Your goal → Pick up the account of the tsunami destruction in HigashiMatsushima and Nobiru, given below, and continue it from its last sentence.

Source passage →
As I passed through some of the areas, including HigashiMatsushima and Nobiru, the level of destruction I observed was unimaginable.
Statistics available indicate that 65 per cent of HigashiMatsushima was flooded (the highest rate in the disaster-stricken areas) and 1,110 people died with 24 still missing (representing three per cent of the population).
A total of 5,518 houses were completely washed away, 3,059 seriously damaged and 2,500 partially destroyed (constituting approximately 73 per cent of all housings), and 1,465 hectares out of the total agricultural land of 3,349 hectares flooded.
THE STORY TELLER
At Nobiru, a survivor, described as The Story Teller, narrated the harrowing story of how it all started.
According to him, a resident, a very elderly man, had the premonition that a tsunami would occur, and created three paths from his house in the valley into the surrounding hills.

Data records →
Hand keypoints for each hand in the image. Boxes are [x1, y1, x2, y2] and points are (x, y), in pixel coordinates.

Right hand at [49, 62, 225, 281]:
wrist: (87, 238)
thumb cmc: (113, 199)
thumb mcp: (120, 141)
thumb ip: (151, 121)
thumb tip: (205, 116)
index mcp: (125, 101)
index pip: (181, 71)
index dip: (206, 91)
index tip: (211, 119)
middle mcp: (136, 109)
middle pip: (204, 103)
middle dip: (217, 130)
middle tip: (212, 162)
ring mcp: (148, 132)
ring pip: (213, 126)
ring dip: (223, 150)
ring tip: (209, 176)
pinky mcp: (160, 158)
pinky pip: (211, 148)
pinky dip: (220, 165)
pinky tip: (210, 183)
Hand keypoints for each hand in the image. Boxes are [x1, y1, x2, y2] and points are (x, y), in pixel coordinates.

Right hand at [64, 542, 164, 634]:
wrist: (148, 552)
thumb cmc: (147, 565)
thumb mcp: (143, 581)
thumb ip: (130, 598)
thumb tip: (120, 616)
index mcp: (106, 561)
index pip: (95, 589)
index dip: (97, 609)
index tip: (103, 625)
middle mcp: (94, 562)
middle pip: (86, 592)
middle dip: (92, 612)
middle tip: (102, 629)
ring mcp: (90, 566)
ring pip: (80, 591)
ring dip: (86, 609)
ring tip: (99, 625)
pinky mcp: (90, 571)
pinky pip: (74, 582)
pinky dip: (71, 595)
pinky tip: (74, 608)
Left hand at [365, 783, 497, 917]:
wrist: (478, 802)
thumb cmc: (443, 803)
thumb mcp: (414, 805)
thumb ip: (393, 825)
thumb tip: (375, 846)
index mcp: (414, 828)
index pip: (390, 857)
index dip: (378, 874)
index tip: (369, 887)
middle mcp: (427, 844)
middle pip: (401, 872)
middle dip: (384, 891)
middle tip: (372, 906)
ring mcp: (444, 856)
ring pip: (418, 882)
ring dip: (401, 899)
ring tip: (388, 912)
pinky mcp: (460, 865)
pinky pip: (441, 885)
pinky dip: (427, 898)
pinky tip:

Response to the task →
He encouraged his neighbours to do same, in order to facilitate their escape should the tsunami happen, but just as it is recorded in the Bible in the story of Noah and the Ark, they mocked him, because there were a lot of breakwaters and embankments to prevent the waves from coming inland.
Only 70 people heeded his advice and followed him to the hills. Then the tsunami struck, and the breakwaters could not stop the waves which also broke through and destroyed the 10-metre embankments.
There was complete disaster. Those fortunate to have been rescued were, eventually, taken into the woods in the hills.
The destruction was extensive. A total of 510 of the locals were killed; eight fire-fighters died trying to close the water-gate; all buildings in the low-lying areas were washed away; pine trees collapsed and were carried away into the ocean; the rail lines were completely damaged causing a train to collapse, blocking the main road and vehicles which were stuck in the middle of the road were carried away.
There is no end to the story.
As I observed the havoc caused, however, I could not help being amazed at the people’s resolve and determination to rebuild.
With funding from the Central Government, and with leadership from the city authorities and active support from volunteers from the Japan International Cooperation Agency (JICA), the people have embark on an excise not only to recover what is lost, but also reconstruct. They set two targets: Recovery (fukkyu) which aimed to retrieve and return what was lost to its former condition; and Reconstruction (fukko), working to make the communities better than they used to be.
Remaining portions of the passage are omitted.